§ **LISTADO DE DATOS**:
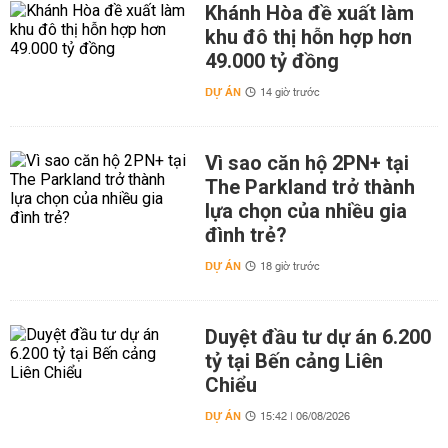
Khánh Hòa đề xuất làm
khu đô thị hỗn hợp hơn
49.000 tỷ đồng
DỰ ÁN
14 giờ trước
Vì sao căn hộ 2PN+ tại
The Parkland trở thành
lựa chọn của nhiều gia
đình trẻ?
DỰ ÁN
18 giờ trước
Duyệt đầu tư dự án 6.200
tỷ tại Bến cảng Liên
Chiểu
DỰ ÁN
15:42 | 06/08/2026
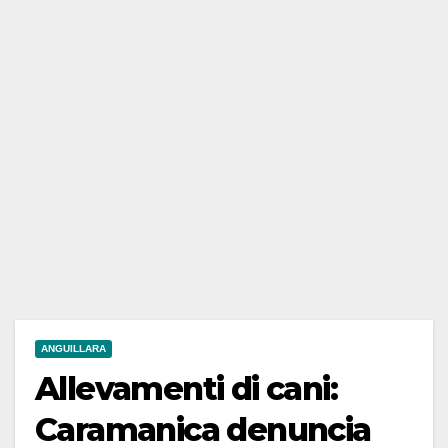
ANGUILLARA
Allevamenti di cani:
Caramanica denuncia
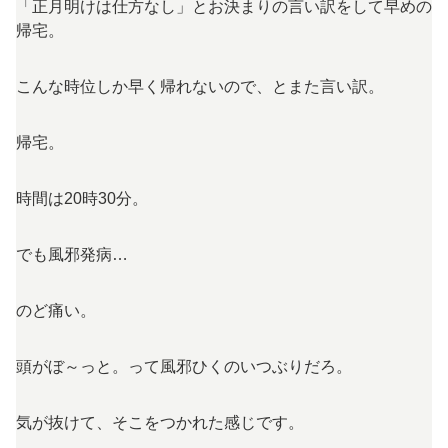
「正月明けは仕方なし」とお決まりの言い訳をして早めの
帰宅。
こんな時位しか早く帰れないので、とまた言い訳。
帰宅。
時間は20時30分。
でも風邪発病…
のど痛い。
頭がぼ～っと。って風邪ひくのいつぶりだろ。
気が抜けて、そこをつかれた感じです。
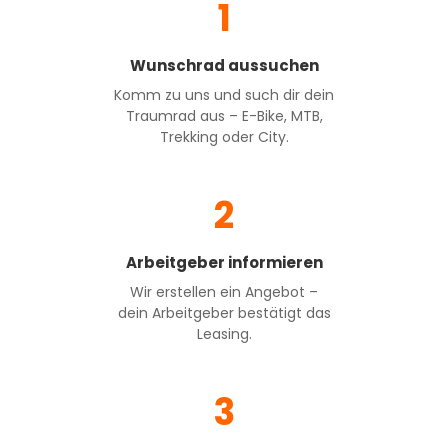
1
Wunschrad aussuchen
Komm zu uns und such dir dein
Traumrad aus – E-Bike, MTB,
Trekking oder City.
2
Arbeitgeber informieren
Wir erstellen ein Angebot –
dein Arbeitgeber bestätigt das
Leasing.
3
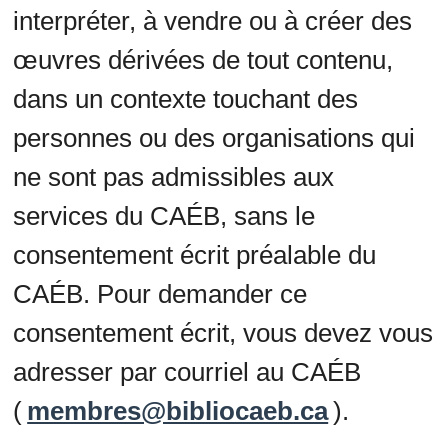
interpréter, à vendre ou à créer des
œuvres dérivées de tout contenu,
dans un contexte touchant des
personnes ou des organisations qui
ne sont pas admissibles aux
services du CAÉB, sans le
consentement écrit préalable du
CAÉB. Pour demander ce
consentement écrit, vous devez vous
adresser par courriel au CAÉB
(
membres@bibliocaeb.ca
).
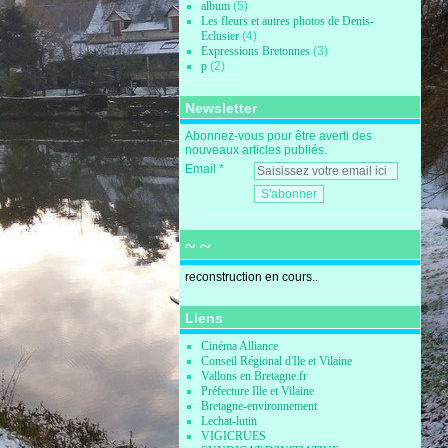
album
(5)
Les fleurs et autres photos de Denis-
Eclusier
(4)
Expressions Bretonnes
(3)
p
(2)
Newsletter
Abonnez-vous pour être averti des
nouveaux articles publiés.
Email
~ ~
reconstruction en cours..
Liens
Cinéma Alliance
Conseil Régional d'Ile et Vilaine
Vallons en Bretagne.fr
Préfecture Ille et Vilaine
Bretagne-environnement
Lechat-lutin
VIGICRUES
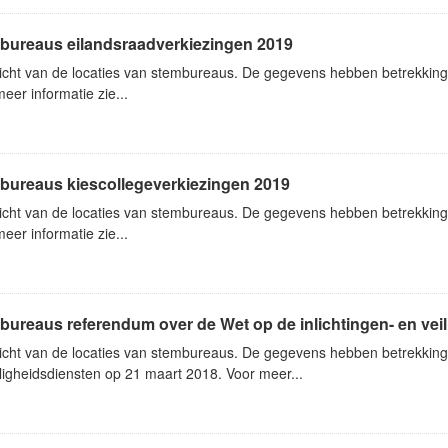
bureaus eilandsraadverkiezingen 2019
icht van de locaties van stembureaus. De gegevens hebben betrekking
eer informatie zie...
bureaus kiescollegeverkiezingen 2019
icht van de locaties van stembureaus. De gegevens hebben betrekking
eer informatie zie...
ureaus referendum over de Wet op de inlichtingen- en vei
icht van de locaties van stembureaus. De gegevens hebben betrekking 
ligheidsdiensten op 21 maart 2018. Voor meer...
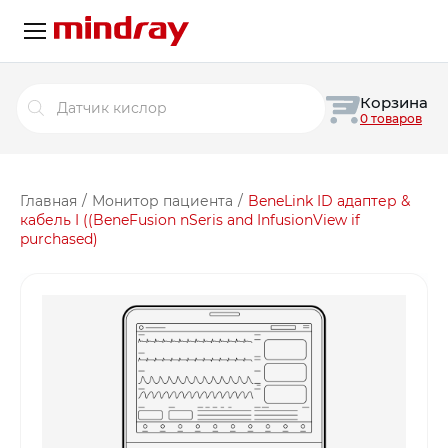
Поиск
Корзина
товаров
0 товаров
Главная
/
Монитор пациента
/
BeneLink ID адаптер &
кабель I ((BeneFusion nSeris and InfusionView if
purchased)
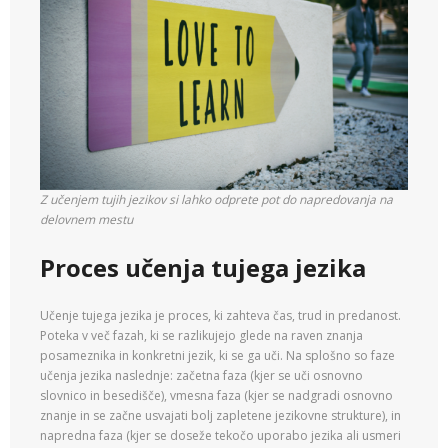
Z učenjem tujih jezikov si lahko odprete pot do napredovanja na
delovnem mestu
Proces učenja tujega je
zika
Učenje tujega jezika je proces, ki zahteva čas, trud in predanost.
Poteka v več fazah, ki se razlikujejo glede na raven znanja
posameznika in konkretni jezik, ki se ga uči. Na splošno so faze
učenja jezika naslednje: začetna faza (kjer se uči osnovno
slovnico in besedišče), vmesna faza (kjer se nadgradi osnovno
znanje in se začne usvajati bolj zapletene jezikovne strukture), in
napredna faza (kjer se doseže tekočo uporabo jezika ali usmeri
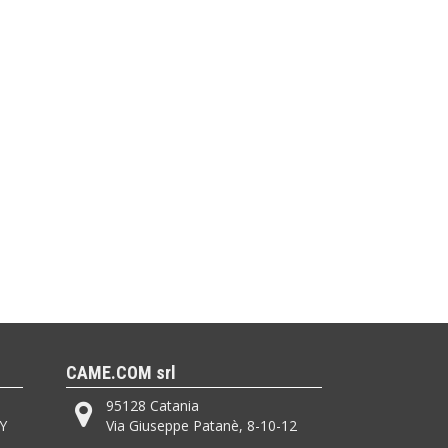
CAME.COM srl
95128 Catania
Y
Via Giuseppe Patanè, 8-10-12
* * *
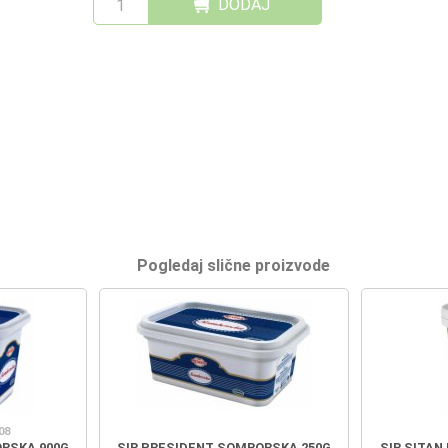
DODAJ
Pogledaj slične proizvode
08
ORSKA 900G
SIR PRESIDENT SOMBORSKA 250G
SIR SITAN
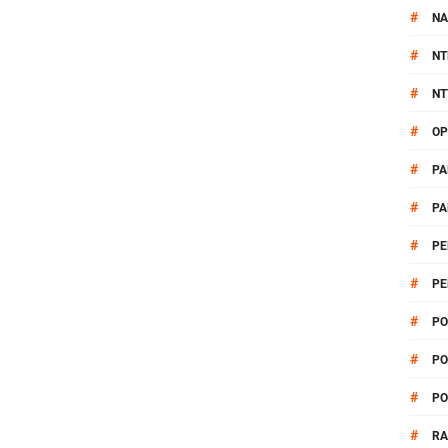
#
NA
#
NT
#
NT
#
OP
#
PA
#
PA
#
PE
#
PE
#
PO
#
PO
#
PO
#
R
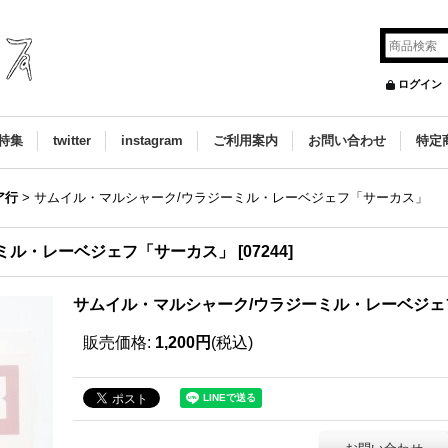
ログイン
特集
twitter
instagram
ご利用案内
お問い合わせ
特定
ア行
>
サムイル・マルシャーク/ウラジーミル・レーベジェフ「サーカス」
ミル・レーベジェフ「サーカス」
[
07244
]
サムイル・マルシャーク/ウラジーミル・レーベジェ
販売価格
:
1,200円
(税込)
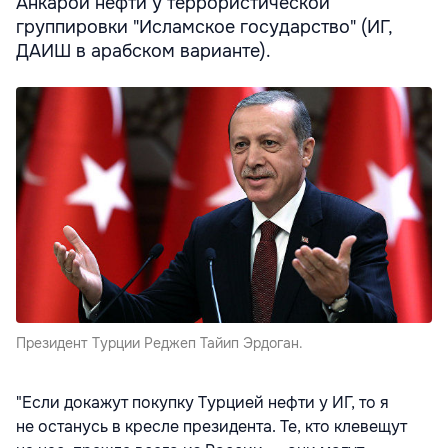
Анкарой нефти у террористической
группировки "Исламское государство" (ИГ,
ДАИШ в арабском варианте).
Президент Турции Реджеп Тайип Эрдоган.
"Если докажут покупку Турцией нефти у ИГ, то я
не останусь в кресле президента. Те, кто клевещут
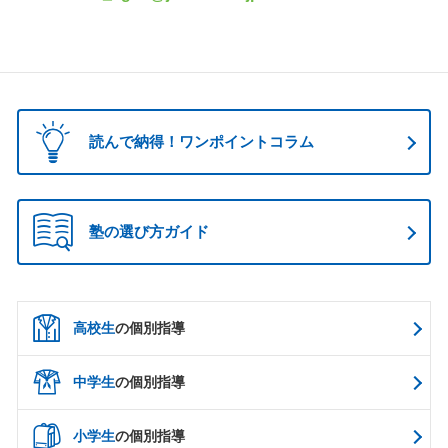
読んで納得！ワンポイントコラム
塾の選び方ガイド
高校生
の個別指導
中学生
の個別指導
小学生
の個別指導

§ **TAREA**: Cambia "Catania" por "Palermo" en las líneas que van desde la que contiene "CAME.COM srl" hasta la que contiene "Via Giuseppe Patanè, 8-10-12", ambas incluidas. Reproduce solo esas líneas y deja todo lo demás sin cambios.

§ **RESPUESTA**:
CAME.COM srl
95128 Palermo
Y
Via Giuseppe Patanè, 8-10-12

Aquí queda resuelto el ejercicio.